Les invités ont été nombreux à célébrer cette grande figure de la mémoire de la Shoah, grande humaniste, femme de conviction, de dialogue et d’action. Tous ont témoigné combien Hélène Mouchard-Zay a marqué leurs mémoires et leurs cœurs. Ont été associés l’historienne Annette Wievorka, le responsable du Théâtre de l’Imprévu Eric Cénat, Arthur Nauczyciel actuel directeur du Théâtre Nationale de Bretagne, Robert Bober, réalisateur et écrivain, dont a été projeté « Les récits d’Ellis Island », film de 1980, co-écrit avec Georges Perec.
Hugo Zermatti a détendu l’atmosphère avec un sketch mettant en valeur d’anciens lycéens du dispositif franco-allemand Mémoires croisées. L’illustrateur Gilles Rapoport, auteur des romans graphiques « Les enfants d’Izieu » et « Le convoi des mères » a créé trois dessins en direct sur l’écran.

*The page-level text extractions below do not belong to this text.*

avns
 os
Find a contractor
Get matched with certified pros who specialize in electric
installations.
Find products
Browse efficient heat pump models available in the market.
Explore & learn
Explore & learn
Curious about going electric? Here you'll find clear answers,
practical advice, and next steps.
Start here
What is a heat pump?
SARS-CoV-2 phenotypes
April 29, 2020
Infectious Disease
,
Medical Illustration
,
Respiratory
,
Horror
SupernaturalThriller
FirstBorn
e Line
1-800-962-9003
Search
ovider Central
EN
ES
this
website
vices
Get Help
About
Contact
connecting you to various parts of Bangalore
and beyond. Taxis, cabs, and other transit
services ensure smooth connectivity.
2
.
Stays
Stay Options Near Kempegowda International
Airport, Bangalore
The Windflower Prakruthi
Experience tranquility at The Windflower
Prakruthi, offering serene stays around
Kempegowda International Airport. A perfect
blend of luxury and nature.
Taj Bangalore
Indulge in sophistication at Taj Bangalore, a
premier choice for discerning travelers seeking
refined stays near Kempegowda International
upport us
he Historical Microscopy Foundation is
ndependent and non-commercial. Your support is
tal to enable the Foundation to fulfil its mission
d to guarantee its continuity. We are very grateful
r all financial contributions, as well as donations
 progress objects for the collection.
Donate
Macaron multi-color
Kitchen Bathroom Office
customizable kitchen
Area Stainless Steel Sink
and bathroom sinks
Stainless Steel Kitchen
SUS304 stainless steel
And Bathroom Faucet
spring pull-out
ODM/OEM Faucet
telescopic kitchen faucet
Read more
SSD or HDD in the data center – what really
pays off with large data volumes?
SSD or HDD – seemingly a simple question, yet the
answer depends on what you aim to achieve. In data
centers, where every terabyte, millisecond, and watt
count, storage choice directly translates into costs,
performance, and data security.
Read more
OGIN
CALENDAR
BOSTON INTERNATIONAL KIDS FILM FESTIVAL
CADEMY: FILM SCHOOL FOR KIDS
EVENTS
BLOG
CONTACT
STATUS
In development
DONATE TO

Invitée en septembre 2018 au Mémorial de la Shoah, Hélène Mouchard-Zay revenait sur le sens de son engagement : « Bien qu’indispensables, la connaissance de l’histoire ne suffit pas, non plus que les commémorations, si émouvantes soient-elles : car l’émotion peut disparaître aussi vite qu’elle est venue. Il n’existe aucun vaccin contre des récidives mortelles. Seule l’éducation, qui apprend, patiemment, à penser par soi-même, à déconstruire les stéréotypes, à analyser des situations complexes afin d’échapper aux manipulations, seule l’éducation peut prémunir contre de futures catastrophes. Il faut éduquer, patiemment, obstinément, afin de donner aux jeunes les armes intellectuelles pour résister à toutes les tentatives d’embrigadement, les aider à acquérir la force morale pour résister aux tentations de l’égoïsme, de l’indifférence, aux lâches soulagements de démissions, petites ou grandes. »
Ce rappel de ses convictions, de son abnégation, de son énergie militante est essentiel en ces périodes où l’histoire bégaie avec l’extrême-droite aux portes du pouvoir et toutes les initiatives idéologiques de tous ordres pour en faciliter la venue.